I completed my undergraduate Biomedical Science degree from the University of Sheffield in 2020. During my studies, I developed a strong interest in stem cell biology and was particularly enticed by the unique ability of pluripotent stem cell (PSC) differentiation, and the vast potential for application of these cells, both in modelling diseases and cell therapy. I undertook my undergraduate research project in Dr Ivana Barbaric’s lab studying cell behaviours of human embryonic stem cells (a type of PSC) and it was during this project that I decided to pursue a research career in stem cell biology.
Prior to this, I completed an industrial placement year with AstraZeneca, where I worked on a drug toxicity-related project, and developed an appreciation for the importance of stringent testing to ensure patients are provided with safe therapies.

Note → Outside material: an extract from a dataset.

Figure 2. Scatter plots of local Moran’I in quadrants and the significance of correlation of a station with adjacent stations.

This experience narrowed my broad interests of stem cell biology towards PSCs cell therapy safety.
When I came across this collaborative PhD project post to study genetic changes of PSCs, between Barbaric lab, part of the Centre of Stem Cell Biology and AstraZeneca, a leading cell therapy pharmaceutical company, it was simply a no brainer! This project is a perfect opportunity for me to combine my interests, whilst learning to approach research questions from both an academic and industrial perspective. And not to mention, I have adored living in Sheffield for my undergraduate degree, therefore the location of my PhD based at the University of Sheffield is a bonus!

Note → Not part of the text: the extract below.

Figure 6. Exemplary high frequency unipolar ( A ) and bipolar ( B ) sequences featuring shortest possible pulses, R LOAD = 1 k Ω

Aneuploidy, an imbalanced complement of chromosomes, is generally associated with reduced cellular fitness and developmental disorders, however, paradoxically, is also a common cancer trait. Importantly, patterns of aneuploidy are cell-type-specific, such that same tissue-derived tumours repeatedly acquire the same chromosomal abnormalities, e.g. gain of chromosome 1q in breast cancers, and chromosome 17q gain in neuroblastoma. Similarly, human pluripotent stem cells (hPSCs), which can give rise to all adult cell types, acquire non-random chromosomal changes in vitro, namely whole or partial gains of chromosomes 1, 12, 17, 20 and X. hPSCs with these abnormalities have a selective advantage over diploid counterparts in culture. As such, it is hypothesised that aneuploidy impacts cells in a non-universal, but rather a chromosome- and cell-type-specific manner.

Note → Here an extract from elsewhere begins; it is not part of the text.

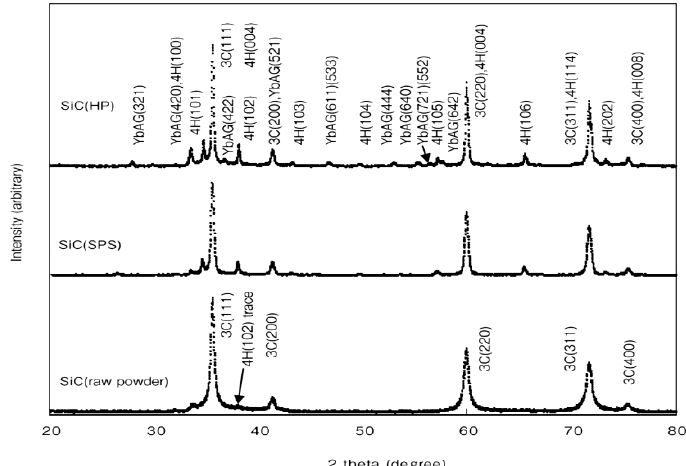
Figure 22. XRD patterns obtained from raw powder, SPS-and HP-SiCs.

Nevertheless, this hypothesis is difficult to study, due to the lack of appropriate aneuploidy models and technical difficulties of inducing aneuploidy in primary cell lines. In this project, I aim to investigate the impact of chromosome-specific aneuploidies on different cell types using hPSCs as a model. By differentiating diploid and experimentally or sporadically derived aneuploid hPSC lines, different cell types can be derived from the same genetic background and directly compared, providing a unique way of studying cell-type-specific aneuploidy.
This project will enhance the current understanding of how different aneuploidies affect cell fate decisions and function, and the role different aneuploid cells play during development and in cancer. Importantly, it will inform of the potential safety and efficacy implications of aneuploid hPSCs arising in cell therapy, which is currently unknown.